LE PETIT CANARD BLANC

 

                                                      Texte de Michel Bourassa

 

                                                      Photos : Jacques Gélinas

                                                                     Alain Maire

À Pointe-Yamachiche, lors de l’arrivée des premiers observateurs d’oiseaux au matin du 3 août 2016, il se trouve quatre petits canards sur l’onde de l’embouchure de la rivière, soit deux petits canards du style colvert et deux petits canards blancs au bec orangé, tous d’élevage; cette affirmation vient d’une vérification faite auprès d’un voisin du propriétaire de cette sauvagine, laquelle s’est échappée ou volontairement laissée libre du terrain situé le long du lac Saint-Pierre, à Yamachiche.

 

Ces quatre individus aviaires ont passé la journée dans l’environnement immédiat de la « pointe » et ils ont été revus ensemble pendant les trois jours suivants. À la quatrième journée, un petit colvert manquait et ce fut ensuite au tour du deuxième de cette espèce à ne plus être vu dans la même semaine. Demeurant seuls, les deux petits canards blancs ont commencé à se familiariser avec la présence des promeneurs et des ornithologues amateurs, pour même oser se promener près de ces gens. Au bout d’une dizaine de jours, un ami observateur-photographe a pris ces deux canards blancs en pitié et a commencé à les nourrir avec du maïs cassé et ainsi les apprivoiser, tellement que dès l’oubli d’un apport de ce dit maïs, les deux jeunes barbotteurs au bec orangé se promenaient autour de mon ami pendant plusieurs minutes, ce avant de partir chercher leur pitance ailleurs, soit dans les alentours. Mon copain d’observation était devenu leur père adoptif!

 

Le même profil de pourvoyeur s’est produit quelques temps plus tard, cette fois-ci avec une observatrice d’oiseaux, laquelle amenait de la nourriture à nos deux compagnons d’observation; ceux-ci avaient ainsi trouvé leur mère adoptive de l’après-midi, après avoir eu leur père pour l’avant-midi : ainsi, ils pouvaient être certains de manger régulièrement! Nos deux amis de la gent ailée en étaient venus à se promener sans crainte parmi plusieurs utilisateurs de la « pointe » tout en conservant une distance raisonnable entre eux et ces dites gens; par contre, ces petits canards blancs reconnaissaient rapidement les « parents adoptifs » et les proches (ceux et celles qui fréquentaient souvent les lieux). Fin août ou début septembre, un des deux individus n’a plus été revu (capturé par un prédateur?).

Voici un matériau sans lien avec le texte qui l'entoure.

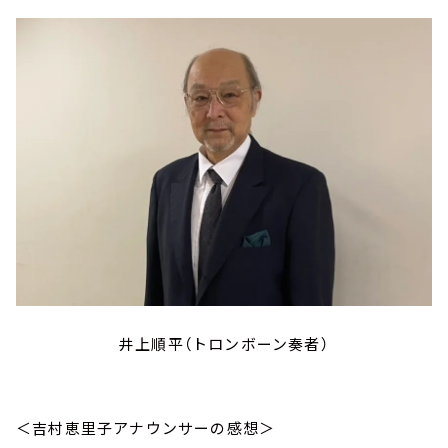
井上順平（トロンボーン奏者）
＜吉村恵里子アナウンサーの感想＞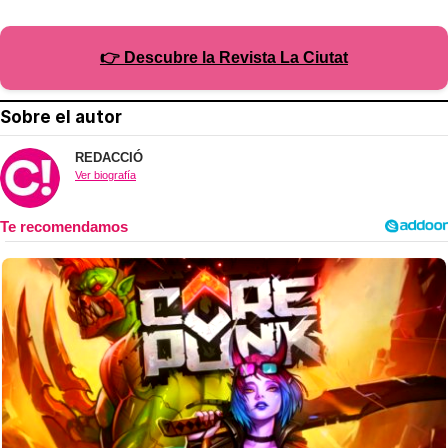
👉 Descubre la Revista La Ciutat
Sobre el autor
REDACCIÓ
Ver biografía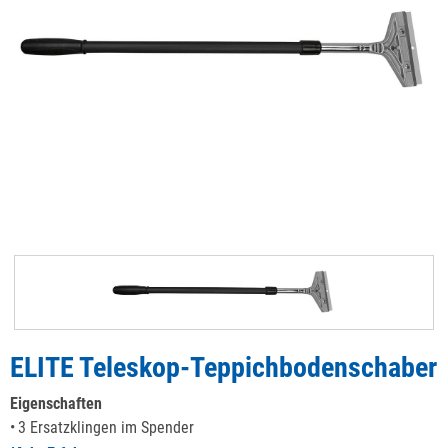
ELITE Teleskop-Teppichbodenschaber
Eigenschaften
3 Ersatzklingen im Spender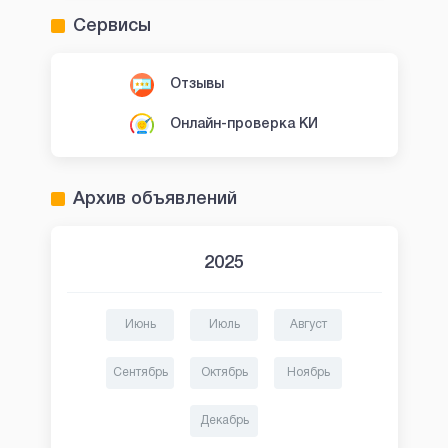
Сервисы
Отзывы
Онлайн-проверка КИ
Архив объявлений
2025
Июнь
Июль
Август
Сентябрь
Октябрь
Ноябрь
Декабрь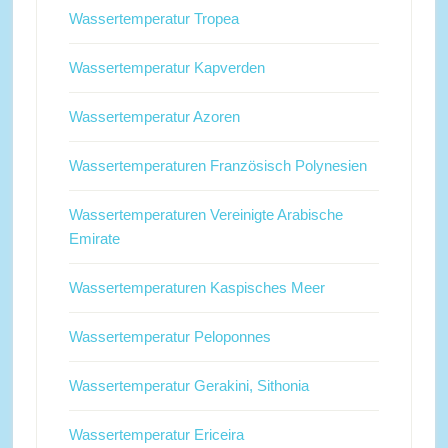
Wassertemperatur Tropea
Wassertemperatur Kapverden
Wassertemperatur Azoren
Wassertemperaturen Französisch Polynesien
Wassertemperaturen Vereinigte Arabische
Emirate
Wassertemperaturen Kaspisches Meer
Wassertemperatur Peloponnes
Wassertemperatur Gerakini, Sithonia
Wassertemperatur Ericeira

 Une anecdote émouvante au sujet du canard restant est la suivante : après s’être rassasié de la bouffe apportée par sa « mère adoptive », laquelle mère était assise à proximité, le canard est venu se coucher sur ses pieds, se sentant ainsi en sécurité. Vraiment attendrissant! Le 30 août, mon arrivée soudaine à Pointe-Yamachiche lui a probablement sauvé la vie, car deux braconniers venaient déjà de tuer des Pluviers semipalmés et des Bécasseaux semipalmés et l’un d’eux s’avançait vers lui lorsque je lui ai signalé qu’il n’avait pas le droit de chasser à ce site, surtout avant l’ouverture de la chasse. Le petit canard blanc, devenu la « mascotte » des lieux, était vraiment vulnérable à ce moment, se trouvant couché sur une butte de terre noire, ce près de l’eau et à découvert!

 

Le 24 septembre, à  l’ouverture de la chasse à la sauvagine, notre « mascotte » était encore vivante à notre arrivée sur la plage de la « pointe », mais l’on s’inquiétait énormément pour sa vie, comptant même les jours qui lui restaient à s’en tirer avant de se faire tirer. Après l’avoir revu jusqu’au 28 septembre et l’avoir capturé sur image par quelques clichés, une solution avait été trouvée pour le sauver, soit l’amener dans une cage sur une ferme dont le propriétaire avait accepté de l’accueillir. Mais, la journée du 29 ou 30 septembre, laquelle devait être celle du jour J, n’a pas été fructueuse pour le « bon samaritain » (dans ce cas-ci, une observatrice-photographe), car le petit canard blanc ne s’est pas présenté, appréhendant le pire pour ce dernier.

Notre « mascotte » n’a plus été revue, probablement tuée par un chasseur; dommage, car ce canard aurait eu un refuge sécuritaire pour finir sereinement ses jours! Mais enfin, il aura eu des moments de liberté parmi ses congénères sauvages et il aura réussi à divertir plusieurs amants de la nature de Pointe-Yamachiche. Malheureusement, les histoires vraies n’ont pas toujours une belle fin.